Two satellites P and Q are moving in different circular orbits around the Earth (radius $$R$$). The heights of P and Q from the Earth surface are $$h_P$$ and $$h_Q$$, respectively, where $$h_P = R/3$$. The accelerations of P and Q due to Earth's gravity are $$g_P$$ and $$g_Q$$, respectively. If $$g_P/g_Q = 36/25$$, what is the value of $$h_Q$$?

The acceleration due to gravity at a distance $$r$$ from the centre of the Earth is

$$g(r)=\frac{GM}{r^{2}}$$

where $$G$$ is the gravitational constant and $$M$$ is the mass of the Earth.

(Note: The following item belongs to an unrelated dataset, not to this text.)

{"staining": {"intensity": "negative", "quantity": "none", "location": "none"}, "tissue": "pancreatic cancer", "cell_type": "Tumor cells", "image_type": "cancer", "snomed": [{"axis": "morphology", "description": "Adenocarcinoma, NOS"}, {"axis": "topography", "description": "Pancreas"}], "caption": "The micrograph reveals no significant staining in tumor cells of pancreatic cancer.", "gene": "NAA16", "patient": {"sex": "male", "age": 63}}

For a satellite at height $$h$$ above the Earth’s surface (Earth’s radius $$R$$), the distance from the centre of the Earth is

$$r = R + h$$

Hence, for satellites P and Q we have

$$g_P = \frac{GM}{(R+h_P)^{2}}, \qquad g_Q = \frac{GM}{(R+h_Q)^{2}}$$

Taking their ratio, the common factor $$GM$$ cancels:

$$\frac{g_P}{g_Q} = \frac{(R+h_Q)^{2}}{(R+h_P)^{2}}$$ $$-(1)$$

Given data:

• $$h_P = \frac{R}{3} \;\;\Rightarrow\;\; R+h_P = R + \frac{R}{3} = \frac{4R}{3}$$
• $$\dfrac{g_P}{g_Q} = \dfrac{36}{25}$$

Substitute in equation $$(1)$$:

$$\frac{36}{25} = \frac{(R+h_Q)^{2}}{\left(\dfrac{4R}{3}\right)^{2}}$$

Solve for $$R+h_Q$$:

$$R+h_Q = \frac{6}{5}\left(\frac{4R}{3}\right) = \frac{24R}{15} = \frac{8R}{5}$$

Therefore,

$$h_Q = \frac{8R}{5} - R = \frac{8R}{5} - \frac{5R}{5} = \frac{3R}{5}$$

Hence, the height of satellite Q above the Earth’s surface is $$\displaystyle \frac{3R}{5}$$.

Option A which is: $$3R/5$$